Hat jemand schonmal mit Blender und dem 3ds loader gearbeitet. Muss ich das in Blender irgenwie besonders exportieren oder abspeichern? Damit man das in Java genauso texturiert erkennt, wie in Blender?

mfgh


----------



## der JoJo (4. Dez 2007)

hi, hast du die textur coordinaten selber erstellt (uv mapping) oder hast du eine automatische Funktion von Blender genutzt? das mit der Farbe klinkt nämlich sehr nach einer nicht vorhandenen uv map


----------



## dergrüne (4. Dez 2007)

Servus,

ja damit könntest du recht haben. Ich verwende dazu Accutrans, darin lassen sich für mich einfacher Texturen auf 3ds Objecte machen, als in Blender.

Jetzt habe ich leider ein Problem das das Object zwar in Java3D mit dem o.a. Code geladen wird und zwar auch mit Texturen, allerdings wenn ich das Object mit einem interpolator rotieren lasse. Fehlen bei machen seiten scheinbar die Texturen. Siehe sehen bzw. unsichtbar aus. Siehe Bilder unten:

So sieht es korrekt aus








Und hier die fehlerhaften Texturen






In dem accuTrans werden die Texturen aber von jedem Winkel aus korrekt angezeigt.

Zu bearbeitende Aufgaben:
1 > Zitiere aus dem Forumsauszug über 3ds-Texturen in Java3D die Stelle von „Hat jemand schonmal“ bis einschließlich „wie in Blender?“ wortgetreu.
2 > Setze den Forumsauszug über 3ds-Texturen in Java3D im Anschluss an seinen letzten Satz fort.

Gespeicherte Daten:
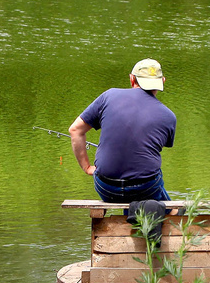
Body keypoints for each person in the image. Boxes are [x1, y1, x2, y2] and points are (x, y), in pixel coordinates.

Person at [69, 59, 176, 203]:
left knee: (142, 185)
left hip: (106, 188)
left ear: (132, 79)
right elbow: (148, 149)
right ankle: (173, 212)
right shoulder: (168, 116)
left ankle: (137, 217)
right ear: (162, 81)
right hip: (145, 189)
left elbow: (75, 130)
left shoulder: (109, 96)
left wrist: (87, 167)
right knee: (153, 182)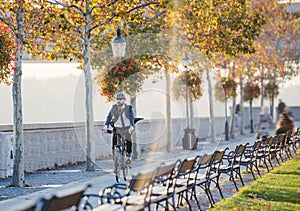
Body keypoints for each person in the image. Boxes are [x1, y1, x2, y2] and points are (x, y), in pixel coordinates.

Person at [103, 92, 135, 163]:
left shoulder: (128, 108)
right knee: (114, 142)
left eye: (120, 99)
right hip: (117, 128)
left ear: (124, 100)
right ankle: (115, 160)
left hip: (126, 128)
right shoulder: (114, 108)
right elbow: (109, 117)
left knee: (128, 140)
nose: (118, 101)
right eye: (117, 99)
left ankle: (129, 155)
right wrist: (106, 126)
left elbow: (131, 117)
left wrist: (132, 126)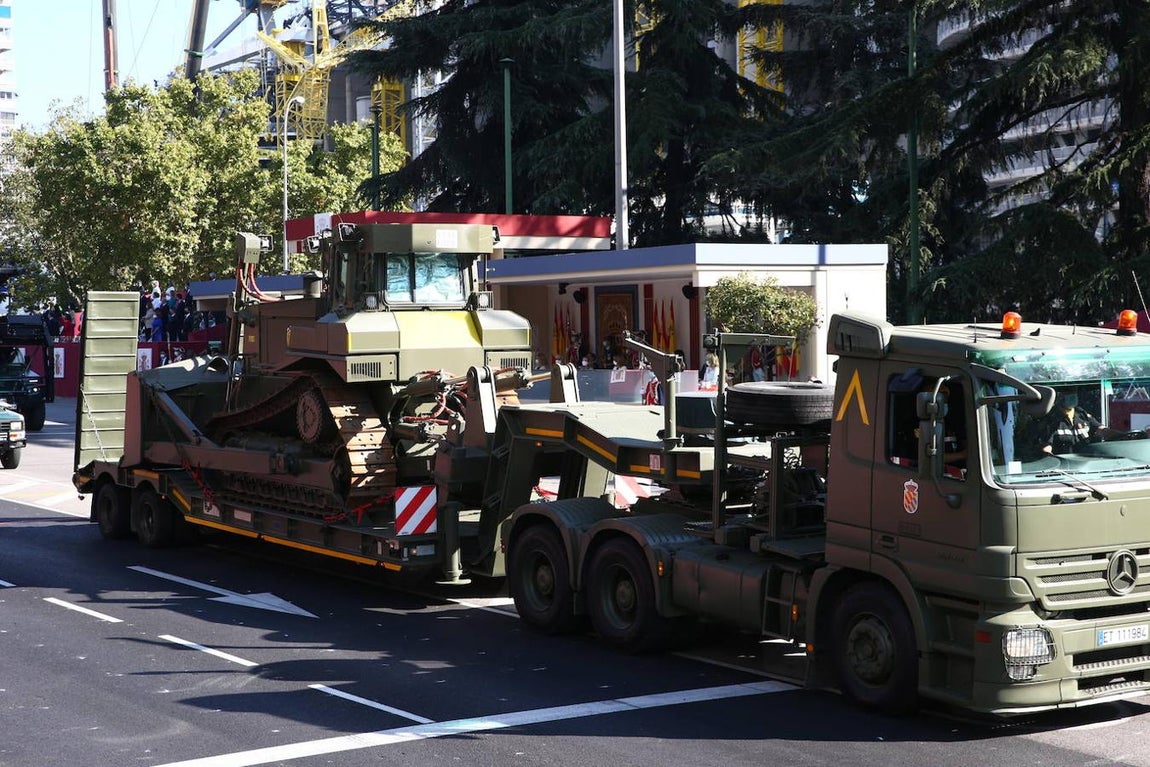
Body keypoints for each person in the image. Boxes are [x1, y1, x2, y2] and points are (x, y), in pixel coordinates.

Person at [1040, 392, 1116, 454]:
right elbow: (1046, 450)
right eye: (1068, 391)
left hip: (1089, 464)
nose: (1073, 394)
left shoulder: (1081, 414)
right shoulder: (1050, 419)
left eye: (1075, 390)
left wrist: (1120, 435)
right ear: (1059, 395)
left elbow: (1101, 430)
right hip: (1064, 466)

Ergebnisse:
1 >
Hat jemand schonmal mit Blender und dem 3ds loader gearbeitet. Muss ich das in Blender irgenwie besonders exportieren oder abspeichern? Damit man das in Java genauso texturiert erkennt, wie in Blender?

2 >
Hat jemand eine Idee oder kennt das AccuTrans evtl. sogar.

mfg


----------



## der JoJo (5. Dez 2007)

hm, das sieht so aus, als müsstest du mal unter blender die ausrichtung der Normalen prüfen (irgendwo kann man einstellen das die angezeigt werden.) Da müssten dann an jeder Fläche so kleine Striche dran sein, die die Außenseite der Fläche vorgeben.

oder du versucht unter java3d (frag mich nicht wie damit kenne ich mich nicht aus) die Option "CullFace" (oder so ähnlich) zu deaktivieren.


----------



## dergrüne (5. Dez 2007)

Alles klar Danke werde mal danach schauen.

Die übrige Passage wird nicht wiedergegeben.